Two years ago I had my first flexible-sigmoidscopy, which showed that a tumour was almost blocking my large intestine. It also showed dozens of polyps and I was subsequently diagnosed with bowel cancer and serrated polyposis syndrome.
Today I had this same procedure (although slightly different as I now only have a 20cm “rectal stump” – that’s not a term I like very much!) and the results have been a bit of a surprise….
Incredibly, no polyps were seen and apparently everything looks “very healthy”.
My previous flexible-sigmoidoscopy was in October 2018. That report said “several” polyps had been seen, between 1mm and 2mm in size. These were “left in situ” (i.e. not removed) because they were so small. So, with that in mind – as well as the fact that I was diagnosed with a polyposis syndrome (i.e. multiple polyps) – I’m keen to ask my consultant why I have no polyps now. Is this normal? Has it got anything to do with adopting a much healthier diet? Who knows?!

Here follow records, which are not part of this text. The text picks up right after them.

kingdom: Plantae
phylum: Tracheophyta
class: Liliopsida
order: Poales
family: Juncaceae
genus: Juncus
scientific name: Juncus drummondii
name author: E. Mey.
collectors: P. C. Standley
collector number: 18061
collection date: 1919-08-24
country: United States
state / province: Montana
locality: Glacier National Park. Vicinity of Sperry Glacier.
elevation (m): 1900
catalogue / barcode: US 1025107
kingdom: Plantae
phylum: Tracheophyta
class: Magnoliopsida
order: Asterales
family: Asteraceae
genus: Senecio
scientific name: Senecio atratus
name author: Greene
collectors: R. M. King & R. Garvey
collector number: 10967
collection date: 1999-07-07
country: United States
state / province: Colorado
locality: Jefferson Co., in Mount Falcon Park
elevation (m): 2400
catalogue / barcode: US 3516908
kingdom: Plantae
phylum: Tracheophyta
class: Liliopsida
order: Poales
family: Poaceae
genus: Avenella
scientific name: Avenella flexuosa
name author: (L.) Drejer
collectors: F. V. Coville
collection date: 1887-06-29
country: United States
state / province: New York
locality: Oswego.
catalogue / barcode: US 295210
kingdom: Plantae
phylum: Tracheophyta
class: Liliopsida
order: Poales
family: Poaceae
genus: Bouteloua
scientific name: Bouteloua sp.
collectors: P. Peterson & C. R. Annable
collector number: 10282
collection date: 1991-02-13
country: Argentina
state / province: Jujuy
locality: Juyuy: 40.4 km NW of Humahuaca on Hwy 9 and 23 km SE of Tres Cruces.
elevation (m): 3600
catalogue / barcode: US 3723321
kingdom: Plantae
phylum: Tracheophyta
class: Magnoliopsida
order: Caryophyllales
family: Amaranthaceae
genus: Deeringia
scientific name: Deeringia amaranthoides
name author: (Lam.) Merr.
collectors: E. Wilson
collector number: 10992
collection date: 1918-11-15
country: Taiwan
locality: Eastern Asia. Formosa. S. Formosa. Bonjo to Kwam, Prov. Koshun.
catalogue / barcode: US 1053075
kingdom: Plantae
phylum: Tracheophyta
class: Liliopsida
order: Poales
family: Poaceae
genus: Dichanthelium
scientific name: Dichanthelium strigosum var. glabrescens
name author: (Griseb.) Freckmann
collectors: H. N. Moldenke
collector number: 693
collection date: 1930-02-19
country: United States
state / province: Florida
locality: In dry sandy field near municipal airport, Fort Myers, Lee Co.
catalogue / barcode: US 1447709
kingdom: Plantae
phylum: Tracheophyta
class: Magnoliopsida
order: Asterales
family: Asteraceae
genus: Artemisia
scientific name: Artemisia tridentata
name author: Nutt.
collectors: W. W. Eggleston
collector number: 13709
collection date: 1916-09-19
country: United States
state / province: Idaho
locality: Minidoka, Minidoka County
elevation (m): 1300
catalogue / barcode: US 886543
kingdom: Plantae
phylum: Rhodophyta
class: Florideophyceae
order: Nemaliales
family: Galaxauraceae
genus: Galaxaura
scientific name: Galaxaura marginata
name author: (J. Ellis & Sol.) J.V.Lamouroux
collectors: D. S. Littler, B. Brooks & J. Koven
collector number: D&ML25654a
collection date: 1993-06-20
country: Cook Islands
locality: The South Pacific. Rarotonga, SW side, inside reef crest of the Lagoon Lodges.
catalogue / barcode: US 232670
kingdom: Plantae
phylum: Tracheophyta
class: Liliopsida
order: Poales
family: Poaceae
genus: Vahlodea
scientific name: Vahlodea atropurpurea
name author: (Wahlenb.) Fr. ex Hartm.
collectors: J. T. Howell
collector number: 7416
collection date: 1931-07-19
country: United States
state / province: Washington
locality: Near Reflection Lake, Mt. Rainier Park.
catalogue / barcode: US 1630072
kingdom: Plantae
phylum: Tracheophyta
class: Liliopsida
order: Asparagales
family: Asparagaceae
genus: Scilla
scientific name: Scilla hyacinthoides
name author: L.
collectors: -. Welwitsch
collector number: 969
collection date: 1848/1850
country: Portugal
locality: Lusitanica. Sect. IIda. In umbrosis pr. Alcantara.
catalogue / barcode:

I’m not out of the woods yet. There’s still three-and-a-bit years to go until the ‘all clear’. But with every milestone that passes the chance of a cancer recurrence reduces and I hope that this story will give some encouragement to others who are facing a similar situation.
What else is new?
My family and I did something crazy a few months ago. We left behind our support network and everything that was comfortable and familiar. We packed up, sold up and moved almost 250 miles away for a fresh start, more space and a slower pace in sunny Cornwall (actually, it rains in Cornwall… a lot! But, when the sun is out, it’s an amazing place to be).
It’s difficult to explain why we’ve done something radical like this. We were all craving life changes that were looking quite difficult to achieve near to London (such as living near the sea, and having a garden big enough to try growing a range of organic food). Life is short, so why not have an adventure?! Cornwall ticked a lot of boxes and, so far, it’s been wonderful and all four of us seem to be thriving.
One NHS, but many different opinions
A slightly worrying part of the move was changing my healthcare from one National Health Service trust to another. NHS care isn’t the same across the UK and different healthcare experts have different views about things like cancer monitoring.
With my monitoring programme in Hertfordshire I was due to have CT scans every six months for two years and then annually thereafter. But, my new consultant in Cornwall isn’t comfortable with me having these scans so frequently, because they emit high levels of radiation. I’d had three CT scans, a bone scan and a PET scan (unnecessarily) in just over a year, so he was concerned that I’ve been exposed to a significant amount of ‘ionising’ radiation, which is carcinogenic (i.e. the scans can cause new cancers years down the line). So, my 18 month and two year CT scans were cancelled.
Instead, my new monitoring programme involves something called a CEA test every six months (I’d not been told of this test before, but it can detect some cancers through a simple blood test). Also, if there are any concerns, my consultant has recommended MRI scans instead of CT scans – which involve magnets rather than radiation. Apparently MRI scans are relatively safe; but they’re slower and therefore more expensive than CT scans, so some NHS Trusts are more reluctant to use them.
So, since moving to Cornwall I’ve had a CEA test and an MRI scan of my liver and I’m pleased to say that both returned ‘normal’ results.
The only aspect of my follow-up that hasn’t changed is what I had today – a camera inside me annually, to keep an eye on my polyps. Although, I’m now wondering if I’ll really need to have this every year if there are no polyps to monitor. I’ll have to wait and see what my consultant says in February.